Friday, March 30, 2012

The False Assumption between Economic Development and Stadiums

Allow me time to rant about a topic I have touched on before. Also allow me the latitude to basically repeat previous posts on stadiums found in this blog.

I was perusing some of my common planning sites when I came across a piece in the Atlantic Cities. The author, Eric Jaffe, cites a study done by Stephen Buckman and Elizabeth A. Mack. Sadly, I can't access the study and can only interpret what Jaffe decided to write about in his brief article.

Coors Field, in downtown Denver, became home to baseball's Colorado Rockies in 1995. Its impact on the city was as immediate as it was considerable: housing units in the area of the stadium doubled within a year of its completion, and retail and restaurant development experienced a similar boom. Soon after it opened the stadium's economic influence was estimated at $195 million a year, twice what city officials had predicted.

The number one flaw in any stadium article surfaced in the very first paragraph. Stadium built, development followed, stadium must be responsible. Correlation is not causation. I repeat, correlation is not causation. I drink water before I turn on the TV. Therefore, I must have water in my system to be able to operate the remote. Only rich people shop at Nieman Marcus, therefore if you go there, you will become rich. My basset hound died of cancer, therefore all basset's will die of cancer. Obviously, you could take items that happen at the same time or anecdotes and do this ad nauseum. Point is, none of what I wrote is dependent upon each other. Stadiums and economic development are the same.

In the case of the paragraph, I find it hard to believe that the stadium was responsible for all the residences in one year, when a private developer needs bare minimum five from start to finish. That doesn't include the city's work in planning and preparing for development or deciding on tax abtement or tax increment finance district boundaries or funding. Was it responsible for any of it, I can't say. I will say the burden of proof is upon the researchers. They can't just say here's stadium, then here's residences, the economic impact is $X. Surveys with developers asking the top reasons they choose to build there would help. And when those are conducted, demographics, trends and city's wilingness to help are always at the top.

My issue is that downtowns across the country have seen this, whether there is a stadium there or not. If that is the case, obviously there is something else at work.

Jaffe then relays another common mistake, a comparison of apples to oranges.

Denver, on the other hand, has a historic core that dates back to the city's founding in 1858. In addition, the city itself is far less expansive: encompassing only about 150 squares miles, to more than 9,000 for metropolitan Phoenix. The result of this urban form, for Denver residents, is a considerably more convenient proximity to the stadium.
While 99 percent of Denver county residents live within 10 miles of downtown, that's true of only 41 percent of residents in metro Phoenix (Maricopa county), Buckman and Mack report. A better illustration of proximity comes from a ratio of populations near the stadium: at a mile away from the stadium, Denver has 1.77 times the population of Phoenix, a ratio that continues to favor Denver until 7 miles out. In other words, the fan base of Coors Field lives rather close to Coors Field.
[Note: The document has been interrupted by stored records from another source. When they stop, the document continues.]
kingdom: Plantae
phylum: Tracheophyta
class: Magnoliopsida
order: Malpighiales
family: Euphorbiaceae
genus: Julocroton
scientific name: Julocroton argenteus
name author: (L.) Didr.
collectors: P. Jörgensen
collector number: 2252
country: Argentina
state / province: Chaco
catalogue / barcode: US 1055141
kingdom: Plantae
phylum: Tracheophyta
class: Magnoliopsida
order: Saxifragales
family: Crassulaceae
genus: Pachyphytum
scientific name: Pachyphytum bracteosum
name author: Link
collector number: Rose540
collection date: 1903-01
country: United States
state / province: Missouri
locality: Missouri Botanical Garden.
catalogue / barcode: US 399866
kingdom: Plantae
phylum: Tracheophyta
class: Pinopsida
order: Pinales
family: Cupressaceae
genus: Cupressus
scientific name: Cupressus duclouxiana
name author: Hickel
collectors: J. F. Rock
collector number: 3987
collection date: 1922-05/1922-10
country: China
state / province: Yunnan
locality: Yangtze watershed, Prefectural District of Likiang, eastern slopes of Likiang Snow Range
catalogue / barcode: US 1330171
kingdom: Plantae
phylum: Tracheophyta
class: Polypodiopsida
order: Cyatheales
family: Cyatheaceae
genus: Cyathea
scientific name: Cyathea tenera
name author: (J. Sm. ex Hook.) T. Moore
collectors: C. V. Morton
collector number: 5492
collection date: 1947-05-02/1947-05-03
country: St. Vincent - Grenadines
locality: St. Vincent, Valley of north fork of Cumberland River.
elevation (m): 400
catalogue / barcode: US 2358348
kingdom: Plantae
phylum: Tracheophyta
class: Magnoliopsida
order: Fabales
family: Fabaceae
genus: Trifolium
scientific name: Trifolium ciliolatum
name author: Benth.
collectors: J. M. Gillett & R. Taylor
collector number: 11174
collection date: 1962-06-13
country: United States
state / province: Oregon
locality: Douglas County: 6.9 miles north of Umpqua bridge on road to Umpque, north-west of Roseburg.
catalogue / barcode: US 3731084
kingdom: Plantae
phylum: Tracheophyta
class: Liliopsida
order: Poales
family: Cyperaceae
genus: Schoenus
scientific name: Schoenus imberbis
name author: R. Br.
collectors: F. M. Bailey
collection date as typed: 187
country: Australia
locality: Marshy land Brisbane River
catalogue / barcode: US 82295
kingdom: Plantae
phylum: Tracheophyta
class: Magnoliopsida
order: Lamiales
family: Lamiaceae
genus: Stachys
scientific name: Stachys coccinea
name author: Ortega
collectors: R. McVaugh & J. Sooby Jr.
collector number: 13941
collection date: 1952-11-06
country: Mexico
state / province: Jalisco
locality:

Denver has a metropolitan areas of 8,414 square miles, very similar to Phoenix. You can't say Denver city is compact and Phoenix metro is sprawl. Their metro populations are even similar, Phoenix as a whole has 4 million while Denver has 2.5 million people.

Even to use county alone is a poor comparison. Denver as a city is the same as Denver as the county, their boundaries are one and the same. There are no suburbs within Denver County, but there are suburbs of Denver City. Meanwhile, Maricopa County, of which Phoenix is within, has an area of over 9,000 square miles. Is it any wonder that most residents of Denver County live within close proximity to Central Denver where as most of Maricopa County is not close to Central Phoenix. By that comparison, 41% of a 9,000 square mile county is a lot of people, signifying a relative density in that small area.

All of Denver City residents living in Denver County means nothing. It is deceptive and a way to illustrate a point that can't stand up on its own.

The researchers conclusion, which Jaffe relays isn't necessarily a bad point, but it certainly doesn't justify building stadiums.

The lesson for other cities considering a downtown stadium, the authors conclude, is to understand beforehand whether or not the mega-structure fits the urban form, and if it doesn't, to design a development plan that enhances whatever impact it might have on its own.

I'm not going to argue this point. It makes sense. Coors Field is built on the very edge of downtown, as is all of Denver's sports stadiums. Chase Field is not. If it can be established that stadiums are detrimental to street activity, which a literature review on the subject would confirm, Denver did it right by putting something with minimal, but time period intense street activity, on the edge of an area that would have little if any street activity to begin with. Despite the fancy renderings, large amounts of people do not just hang outside of stadiums. They need some place to go to at that time. Since stadiums are unoccupied greater than 90 percent of the time, their streets are empty 90 percent of the time.